I am currently working through some past exercises in polar coordinates $(r, \theta)$ and want to take the derivative of $r$ with respect to $x$, but I have hit a bit of a brick wall:
a) $x = r\cos(\theta)$
and
b) $r = \sqrt{x^2 +y^2}$,
right? How come then if I solve a) for $r$ and take $d/dx$ I get $\sec(\theta)$ but if I take b) $d/dx$ I get $\cos(\theta)$ ??? Can anybody help me out here, I have probably made some glaringly silly mistake that I am a bit too frustrated to see right now.

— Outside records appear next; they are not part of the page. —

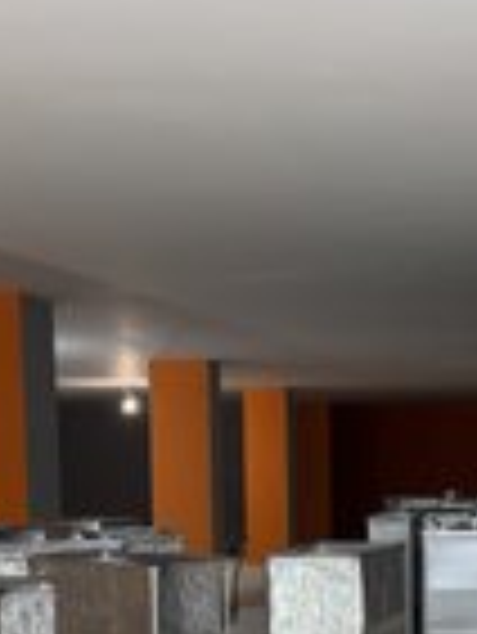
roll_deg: +0.9
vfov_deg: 27.6
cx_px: 369
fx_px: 1247
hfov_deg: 21.4
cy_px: 562
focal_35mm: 68
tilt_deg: -5.3
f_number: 1.78
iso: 320
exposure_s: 1/52
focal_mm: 6.76
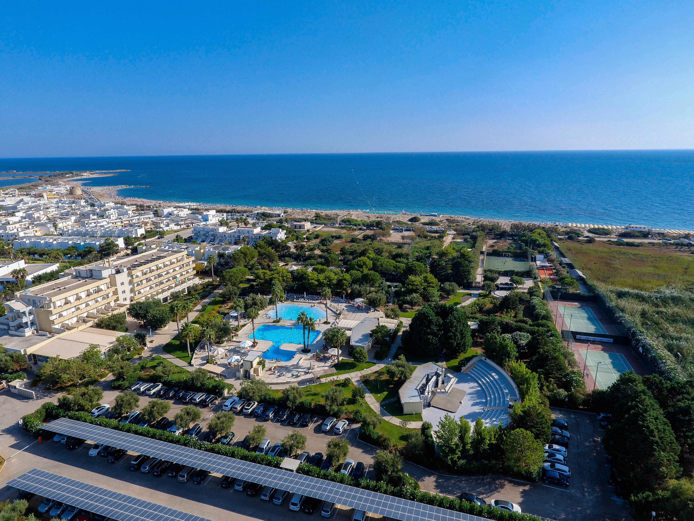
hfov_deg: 81.7
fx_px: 401
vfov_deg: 66.0
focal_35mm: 20
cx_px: 347
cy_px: 260
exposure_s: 1/992
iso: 100
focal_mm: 3.61
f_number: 2.8
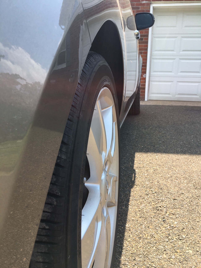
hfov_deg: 48.2
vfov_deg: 61.7
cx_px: 100
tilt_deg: -13.0
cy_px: 134
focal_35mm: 29
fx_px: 224
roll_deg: -2.2
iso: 25
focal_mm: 4.15
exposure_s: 1/442
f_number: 2.2
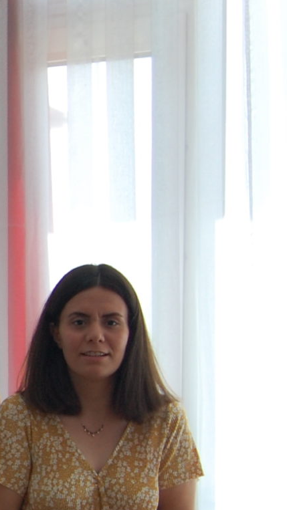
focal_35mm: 137
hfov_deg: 8.2
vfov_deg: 15.6
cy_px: 391
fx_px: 1854
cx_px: -377
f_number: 5
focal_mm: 26
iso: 400
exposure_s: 1/100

Sorry for not formatting the equations, I'm rather new to this forum and maths in general, so I would also really appreciate an answer that doesn't presume much more experience than Calc 1 or 2. Thanks in advance! :)
The issue here, as I understand your question, is that you are forgetting that $\theta$ also depends on $x$ via $\theta = \arctan(y/x)$ for $x > 0$ (a similar argument will work for other cases). Here, then, we have $$\frac{d\theta}{dx} = \frac{1}{1+\left(\frac{y}{x}\right)^2}\cdot \frac{-y}{x^2} = -\frac{y}{x^2 + y^2} = -\frac{r\sin(\theta)}{r^2} = -\frac{\sin(\theta)}{r}.$$ So, differentiating $r = \frac{x}{\cos(\theta)}$ gives us \begin{align*}\frac{dr}{dx} &= \frac{\cos(\theta) + x\sin(\theta)\frac{d\theta}{dx}}{\cos^{2}(x)}\\ &= \frac{\cos(\theta) - x\sin(\theta)\frac{\sin(\theta)}{r}}{\cos^{2}(x)}\\ &= \frac{\cos(\theta) - x\sin(\theta)\frac{\sin(\theta)}{r}}{\cos^{2}(x)}\\ &= \frac{\cos(\theta) - r\cos(\theta)\sin(\theta)\frac{\sin(\theta)}{r}}{\cos^{2}(x)}\\ &=\frac{\cos(\theta)(1 - \sin^{2}(\theta))}{\cos^{2}(\theta)}\\ &=\frac{\cos(\theta)\cos^{2}(\theta)}{\cos^{2}(\theta)}\\ &=\cos(\theta). \end{align*} That matches with what you got in the second approach.